Friday, March 20, 2009

Yumekui Kenbun Nightmare Inspector, Volume 3 by Shin Mashiba

Hiruko is a Baku, a kind of creature that eats bad dreams. He lives in the Silver Star Teahouse, and the owner believes that Hiruko is her brother in a new form. But is she right?

This volume contains six new dreams that Hiruko must plumb the depths of to find out what makes them repeatedly show up in the minds of the dreamers. In the first story, a young boy missing his sister has also lost a chunk of his memory. All he can dream of is a map with an X. He hurries to the X, but always wakes up before reaching it. In his dream, he reaches the area of the map with the X, but does he want to remember what he finds out while he's there?

The second nightmare is of a man who reads captions for motion picture shows from America. He dreams of seeing all the syllables of language as lighted lamps, and when they go out, one by one, he can no longer say those syllables. But will Hiruko's cure for the nightmare be worse than the disease?

The third story, split into two parts, is of an aristocratic girl who fell in love with a commoner boy servant in her family. When her family lost their fortune, she was to be given in marriage to another family to repair her family's fortune. but she wanted only to marry Hiyama, and they ran away together, but were caught by her family. Now parted, she hoped to be able to at least dream about him, but in her dreams, they are separated by a high wall she cannot breach or climb over. Can they ever be reunited?

The fourth story has a famous novelist coming to Haruko for help in completing the story that everyone is reading. He sees the story in his dream as a spiral of words, but the ending has become fogged and muddied. But does he really want to see the end?

The fifth story involves a boy who was sent to military school. Unable to control his emotions, he was picked on. But when he put on a Noh mask in his dream, from that day on, his face never changed from his neutral expression. But now he realizes that he can't make any emotion on his face at all. It's like it is frozen in place. Can Haruko save him from what he has done, or is the damage too deep to cure?

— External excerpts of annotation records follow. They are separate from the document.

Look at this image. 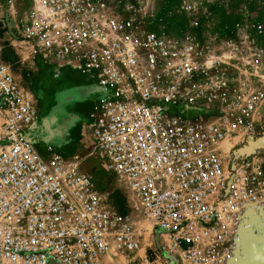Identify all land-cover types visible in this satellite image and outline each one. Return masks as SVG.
<instances>
[{"label":"built area","instance_id":"built-area-1","mask_svg":"<svg viewBox=\"0 0 264 264\" xmlns=\"http://www.w3.org/2000/svg\"><path fill=\"white\" fill-rule=\"evenodd\" d=\"M185 4L177 36L139 2L3 0L35 52L94 81L93 137L150 236L33 141L39 109L0 37V264H264V84L240 73L264 74V17L216 30Z\"/></svg>","mask_w":264,"mask_h":264},{"label":"rangeland","instance_id":"rangeland-1","mask_svg":"<svg viewBox=\"0 0 264 264\" xmlns=\"http://www.w3.org/2000/svg\"><path fill=\"white\" fill-rule=\"evenodd\" d=\"M115 1L120 5L143 3L155 29L177 36L189 31L190 14L185 6L188 0ZM196 1L203 5V18L207 17L216 30L231 31L247 17H264V0ZM16 24L5 15L3 0H0V37L5 43V58L39 109L40 119L33 132V141L41 149L47 144L56 146L67 158L84 167L108 200L119 211L132 216L143 234L144 243H148L150 227L139 197L129 188L126 179L109 169L92 134L93 114L99 97L94 81L86 74L47 61L21 37ZM240 73L243 80L264 84L262 73L244 67Z\"/></svg>","mask_w":264,"mask_h":264}]
</instances>
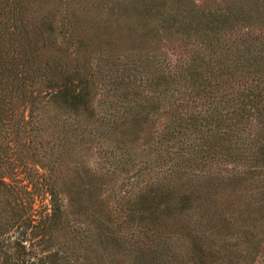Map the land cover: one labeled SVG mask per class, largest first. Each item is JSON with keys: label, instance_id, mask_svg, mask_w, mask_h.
<instances>
[{"label": "trees", "instance_id": "obj_1", "mask_svg": "<svg viewBox=\"0 0 264 264\" xmlns=\"http://www.w3.org/2000/svg\"><path fill=\"white\" fill-rule=\"evenodd\" d=\"M250 2L220 11L193 0H0V264H49L69 255L48 232L76 212L63 204L60 188L82 184L87 192L74 191L73 202L106 184L104 172H94L98 162L91 173L72 158L85 133L99 142L111 131L144 143L155 132L152 153H140L142 166L132 173L149 170L153 159L156 174L128 200L119 222L102 218L96 227L98 246L112 248L98 264L235 259L230 220L213 203L218 190L235 186L231 165L240 158L252 155L264 166V25L257 33L233 25L264 17V2ZM91 13L97 17L90 21ZM110 51L120 54L121 72L106 83L93 80L88 68L98 63L88 56ZM36 100L57 106L61 122L71 125L53 138L48 155L40 151L37 121L29 112L22 117ZM120 149L121 166H133L132 153ZM37 154L41 160L32 159ZM62 156L72 164L58 179ZM19 165L25 176L18 177ZM36 169L41 183L31 174ZM46 197L36 210L35 199ZM262 207L254 213L264 218ZM114 224L128 231L118 234ZM37 227L32 243L28 234ZM210 253L223 254L214 261Z\"/></svg>", "mask_w": 264, "mask_h": 264}, {"label": "rangeland", "instance_id": "obj_2", "mask_svg": "<svg viewBox=\"0 0 264 264\" xmlns=\"http://www.w3.org/2000/svg\"><path fill=\"white\" fill-rule=\"evenodd\" d=\"M96 1V0H91ZM196 6L203 9H217L222 11L227 6L233 4L235 0H193ZM239 0H236V3ZM255 0H251L252 2ZM264 2V0H262ZM84 16V15H83ZM81 15V18L83 17ZM96 13H91L90 19H96ZM91 21V20H90ZM84 25H93L89 21H82ZM236 26L248 25V28L252 33H257L260 25H264V17H255L249 20V22H236L233 24ZM243 27V26H242ZM261 29V28H260ZM243 30V28H242ZM264 35V27L262 31ZM175 53L178 54V48L173 49ZM130 52V51H129ZM158 53H164V55L170 57L163 46H158ZM128 54V53H127ZM107 56L105 53H101L99 56L89 55L88 62L93 63L94 60L98 63V68L96 66L88 68L90 72L93 73V80L106 83L107 78L117 76V73L121 72V62L114 57L120 54L114 53L113 51L108 52ZM132 57H136L135 52L131 51L129 53ZM98 57V58H97ZM97 58V59H96ZM108 59L109 62L105 63L104 60ZM118 73V75H119ZM121 75V74H120ZM122 76V75H121ZM124 77V76H122ZM136 78H142L139 72H135ZM21 108H18V112ZM31 113L29 119L37 121L36 125L39 127V140L44 144L42 150L45 155H48V146H51L53 138L59 137L62 134L63 129L68 130L71 126L67 122H61L62 116L59 114L57 106L50 103H43L41 101H35L34 105L31 107L25 105L22 117L24 120L28 117L27 114ZM66 123V124H64ZM64 124V126H62ZM92 127V126H91ZM157 130V127H155ZM69 133L67 134V136ZM156 133L153 132L148 140V143L142 142L138 138L132 140H127V137L121 136L116 131H111L100 138L99 142L91 141L90 134L85 133L82 136V149L77 152L72 158L80 163V167L84 166L86 170L93 173L97 165L99 170L95 168V173L104 172V181L106 184H101L99 188L89 189L92 194L91 199H80L73 200V192L77 190L80 197H83L87 191L82 190L80 182H67L65 186L61 187V195L63 204L68 206V209L76 208L74 215L69 216L70 219H66L56 228L51 227L48 232L52 233L55 241H62L63 249L69 251L67 257L63 255H57L52 257L49 264H98L100 260L107 259L108 255L112 256V248L106 246L105 248H100L96 243V227L103 224V219L109 217V221L119 222L123 212L124 206H127L128 200H133L137 193L146 188L149 185V181L156 174V170L152 169L153 159L151 162V167L149 170L142 171L139 175H134L132 173V168L136 166H142L139 159H142L140 153H152L153 144H155ZM46 141V143H45ZM124 148L128 150V153H132L133 166L129 163H124L121 166L119 157L120 152ZM22 149L16 152L15 155L18 156L22 153ZM10 153V152H9ZM13 155V154H12ZM149 156V155H148ZM154 156V155H153ZM39 157V154L34 156L32 159ZM152 156L150 155L149 158ZM244 157V156H243ZM251 157V158H250ZM249 158H240L236 161V166L231 165V169L235 170L236 174V184L231 188H221L216 194V202L213 204L217 209V214L220 217H225L230 220L229 229H231L235 237L231 238V242L236 240L235 249V259L231 262H226L223 258L218 263L206 262L205 264H264V218L260 217L258 213H254L258 206H264V166H261L257 162V157L250 155ZM71 159L62 156V164L59 166L58 179L65 174V167H71ZM103 161H106L104 168H100ZM109 165V166H107ZM228 164L224 165L227 167ZM103 167V166H102ZM141 168V167H140ZM213 169V167H212ZM221 171L223 168H221ZM228 169V168H226ZM18 173V177L25 176L24 168L20 165L15 168ZM38 172L31 173L34 178H37V183H41L39 169ZM97 171V172H96ZM67 176L71 177L69 171ZM220 172V169L218 170ZM57 176V174H56ZM103 181V180H102ZM91 186V185H90ZM93 187V186H92ZM95 195H98L96 198ZM46 199H43L40 203L38 198L35 199L34 207L36 210L41 209L46 205ZM79 206V207H78ZM263 208V207H262ZM264 210V208H263ZM77 213H82L78 215ZM107 219V223L109 222ZM98 223V224H97ZM97 224V225H96ZM118 229L115 231L118 234H123L128 231L122 224L117 226ZM39 230L37 228H32V233L28 236L31 237L30 242H35V237H38ZM28 244V242H27ZM71 245L74 247L70 248ZM68 247V248H67ZM36 249V247H33ZM224 251V250H222ZM64 254V253H63ZM212 254L207 259H214V261L223 253Z\"/></svg>", "mask_w": 264, "mask_h": 264}]
</instances>
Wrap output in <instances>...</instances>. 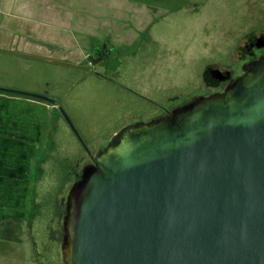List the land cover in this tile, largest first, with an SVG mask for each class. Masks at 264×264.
Returning a JSON list of instances; mask_svg holds the SVG:
<instances>
[{"label":"rangeland","instance_id":"1","mask_svg":"<svg viewBox=\"0 0 264 264\" xmlns=\"http://www.w3.org/2000/svg\"><path fill=\"white\" fill-rule=\"evenodd\" d=\"M261 30L264 0H0V89L58 106L24 199L0 213V264H62L56 202L91 156L122 126L205 96L204 70Z\"/></svg>","mask_w":264,"mask_h":264},{"label":"water","instance_id":"2","mask_svg":"<svg viewBox=\"0 0 264 264\" xmlns=\"http://www.w3.org/2000/svg\"><path fill=\"white\" fill-rule=\"evenodd\" d=\"M165 112L113 133L60 200L62 264H264V53Z\"/></svg>","mask_w":264,"mask_h":264},{"label":"crops","instance_id":"3","mask_svg":"<svg viewBox=\"0 0 264 264\" xmlns=\"http://www.w3.org/2000/svg\"><path fill=\"white\" fill-rule=\"evenodd\" d=\"M4 93L0 91V199L7 206L0 213L13 214L6 210L8 206L13 209L15 198L24 199L29 186L24 189L22 183H29L26 178L30 169L29 160L36 151L37 144L43 141L47 114L56 111L58 106L56 102L53 105L31 97H16ZM23 152L26 154L23 155ZM24 168L27 169L25 174ZM21 173L24 177L15 182L14 176Z\"/></svg>","mask_w":264,"mask_h":264},{"label":"flooded vegetation","instance_id":"4","mask_svg":"<svg viewBox=\"0 0 264 264\" xmlns=\"http://www.w3.org/2000/svg\"><path fill=\"white\" fill-rule=\"evenodd\" d=\"M247 36H250V38L247 39ZM234 52L235 54H233V56L235 57L228 65L207 68L214 76L210 80H206L204 78V73H206L207 69L204 70L202 80L206 90L208 91L206 95L222 92V90L233 80V78L239 74L240 68L243 64L257 59L261 54L264 53V30L246 34L243 41H241V43L236 47ZM191 99L193 98H190L188 101ZM160 114H166V112L162 111ZM54 212L55 218L60 221V217L63 212V205L61 204L58 215H56V209ZM59 232L60 237L58 240L60 242V228Z\"/></svg>","mask_w":264,"mask_h":264},{"label":"trees","instance_id":"5","mask_svg":"<svg viewBox=\"0 0 264 264\" xmlns=\"http://www.w3.org/2000/svg\"><path fill=\"white\" fill-rule=\"evenodd\" d=\"M4 94H6V93H4ZM7 95H11V96H16V97H19V96H17V95H14V94H9V93H7ZM21 97V96H20ZM23 97V96H22ZM60 206H61V204L60 203H58V202H56V207H55V209H56V215H58V211H59V209H60Z\"/></svg>","mask_w":264,"mask_h":264}]
</instances>
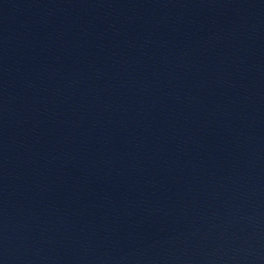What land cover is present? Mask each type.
<instances>
[{"label":"water","instance_id":"obj_1","mask_svg":"<svg viewBox=\"0 0 264 264\" xmlns=\"http://www.w3.org/2000/svg\"><path fill=\"white\" fill-rule=\"evenodd\" d=\"M0 264H58L1 190Z\"/></svg>","mask_w":264,"mask_h":264}]
</instances>
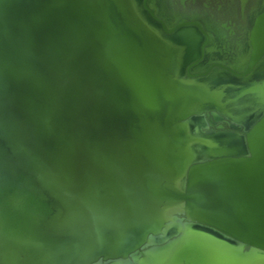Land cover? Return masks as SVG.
<instances>
[{
	"label": "water",
	"instance_id": "water-1",
	"mask_svg": "<svg viewBox=\"0 0 264 264\" xmlns=\"http://www.w3.org/2000/svg\"><path fill=\"white\" fill-rule=\"evenodd\" d=\"M155 2L0 0V264H264V16Z\"/></svg>",
	"mask_w": 264,
	"mask_h": 264
},
{
	"label": "flooded vegetation",
	"instance_id": "flooded-vegetation-1",
	"mask_svg": "<svg viewBox=\"0 0 264 264\" xmlns=\"http://www.w3.org/2000/svg\"><path fill=\"white\" fill-rule=\"evenodd\" d=\"M155 3L168 18L166 21L163 15L160 16L168 27L196 22L209 34L210 47L219 44L221 58L215 54V51L208 55L205 50L203 58L193 65L194 67L203 64L209 71L228 68V62H225L227 67L218 66V61L224 57L233 55L241 64L246 57L250 56L252 53L248 50L252 47L249 40L250 33L256 20L264 16V0H156ZM209 129L232 130L225 121L211 124ZM237 132L243 133L242 130Z\"/></svg>",
	"mask_w": 264,
	"mask_h": 264
}]
</instances>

In the last story, Mizuki Asahina, the owner of the teahouse, gives us a look into her feelings and memories as she cleans the rooms of her two lodgers.

Another interesting look at the dreams and nightmares of people. The stories make you realize that dreams and nightmares aren't something static, but arise on their own from deeper problems with the dreamer, and are just a symptom of the malaise deep within. Oftentimes they conceal unpleasant truths that the dreamer doesn't want to deal with in his or her waking life.

And sometimes the person can't deal with the problem, so they bury it so deeply they forget in their waking life what it means, But like a current from the deep, the dreams will carry it up and make them confront what it is they turned their face from in their dreams in the dark of night.

Some of the stories are quite eerie and creepy, but most aren't scary. However, once you read these volumes, you will never quite forget them, or the dreams and nightmares of the characters who had them. This series will stick out in your mind once you start reading, and you won't be able to stop. At least, I wasn't able to. Highly recommended.